I have done the online refresh, had DTV refresh and performed a full erase, also tried a linksys USB to ethernet adapter but this unit doesn't seem to support networking. 

do I have any workarounds? The only alternative I seem to have is take it to my dads 
House and set it up there. Thanks


----------



## John T Smith (Jun 17, 2004)

As far as I know, you must make a call during initial setup

But... I have deactivated and reactivated DTivo boxes before, and I never had to make a 2nd call once the initial phone call was recorded on the hard drive

Did you go through guided setup again?


----------



## litzdog911 (Oct 18, 2002)

If you restarted the Guided Setup process then the Tivo must make that initial phone call. You can do this from any phone line, even if you don't have the satellite dish connected, so taking to a friend, neighbor, or dad's house will work fine. Then finish the setup with your satellite dish connected.


----------



## cramer (Aug 14, 2000)

There are a number of options... the easiest is PPP through the serial port to some other computer. The more complex option would be a back-to-back modem connection (directly cable the tivo to a modem, no phone line.)

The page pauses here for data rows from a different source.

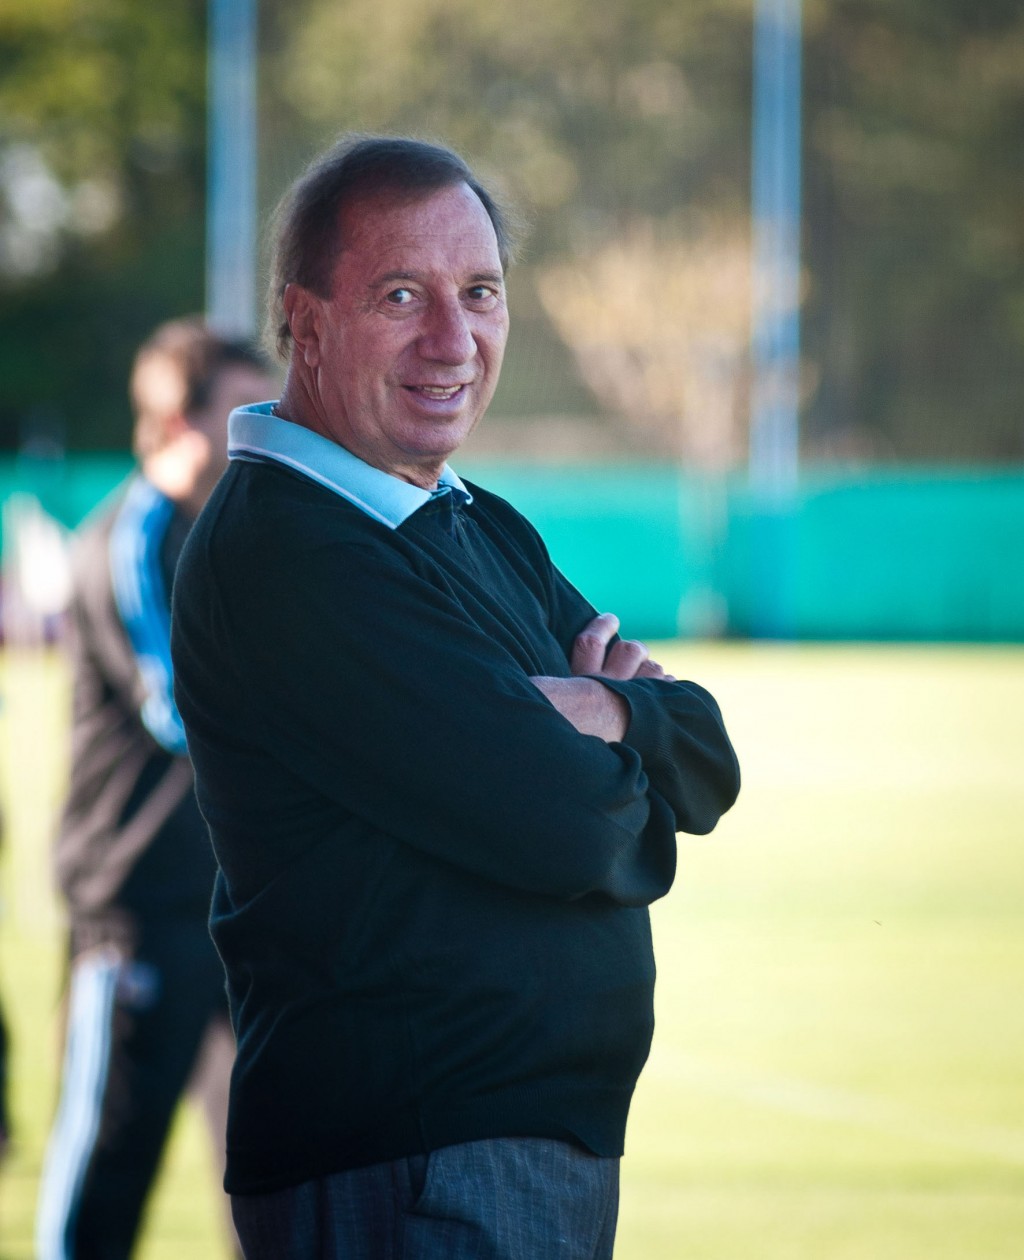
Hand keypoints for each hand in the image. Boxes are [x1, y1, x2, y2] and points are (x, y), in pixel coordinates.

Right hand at [530, 613, 673, 741]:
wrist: (580, 774)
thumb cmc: (558, 738)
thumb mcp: (542, 707)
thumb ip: (544, 691)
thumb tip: (525, 679)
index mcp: (578, 683)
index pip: (590, 641)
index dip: (602, 626)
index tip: (611, 618)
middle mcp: (607, 688)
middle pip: (629, 650)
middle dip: (634, 651)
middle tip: (633, 655)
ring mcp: (630, 701)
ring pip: (650, 669)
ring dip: (651, 670)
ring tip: (649, 675)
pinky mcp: (648, 715)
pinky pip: (665, 689)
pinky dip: (667, 688)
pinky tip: (665, 691)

I REALLY wish DTV would pull the stick out of their a** and let Tivo load the USB drivers.


----------



## Impozter (Dec 25, 2009)

I've wanted a Tivo for a couple years and have been looking at them. Now I bought one paid the $12.99 and Im stuck. I dont have home phone SERVICE!!!

Everything I have ever read says you need access to a phone jack or a land line. Nowhere does it say you have to(Pay another company) have phone SERVICE. Why would I even think That that would be the case???

It should say in HUGE LETTERING - You must pay another company(phone or internet) to make your TIVO work.

This would of been a deal breaker if I would of known!!!!!!!!!!!!!!!!

Anyways its been a week, what a waste of money. Im getting mad! I only paid $13.00 so far. I might just cancel and never pay the the $158 charge.


----------



## litzdog911 (Oct 18, 2002)

Impozter:
You only need the phone connection for the first initial Guided Setup. And you can do that from a friend or neighbor with an analog phone line. After the initial Guided Setup you don't need a phone connection. And note that the newer DirecTV DVRs don't need a phone connection at all.


----------



## Torgo (Dec 31, 2001)

Impozter said:


> I've wanted a Tivo for a couple years and have been looking at them. Now I bought one paid the $12.99 and Im stuck. I dont have home phone SERVICE!!!
> 
> Everything I have ever read says you need access to a phone jack or a land line. Nowhere does it say you have to(Pay another company) have phone SERVICE. Why would I even think That that would be the case???
> 
> ...


That's just the beginning of it. You didn't realize this, but the power plug on the tivo, the one you plugged into the outlet..well, hate to break it to you, but.. IT REQUIRES ELECTRICAL SERVICE FROM ANOTHER COMPANY FOR THE TIVO TO WORK!!!

They've been hiding this little fact as well.

Scum, I tell you, scum!


----------



## Dkerr24 (Oct 29, 2004)

Impozter said:


> I've wanted a Tivo for a couple years and have been looking at them. Now I bought one paid the $12.99 and Im stuck. I dont have home phone SERVICE!!!
> 
> Everything I have ever read says you need access to a phone jack or a land line. Nowhere does it say you have to(Pay another company) have phone SERVICE. Why would I even think That that would be the case???
> 
> ...


What's next, Impozter? Ford needs to start running ads with 'huge letter' disclaimers that state their vehicles NEED GASOLINE TO RUN? Shame on you for not doing your homework before purchasing your unit.


----------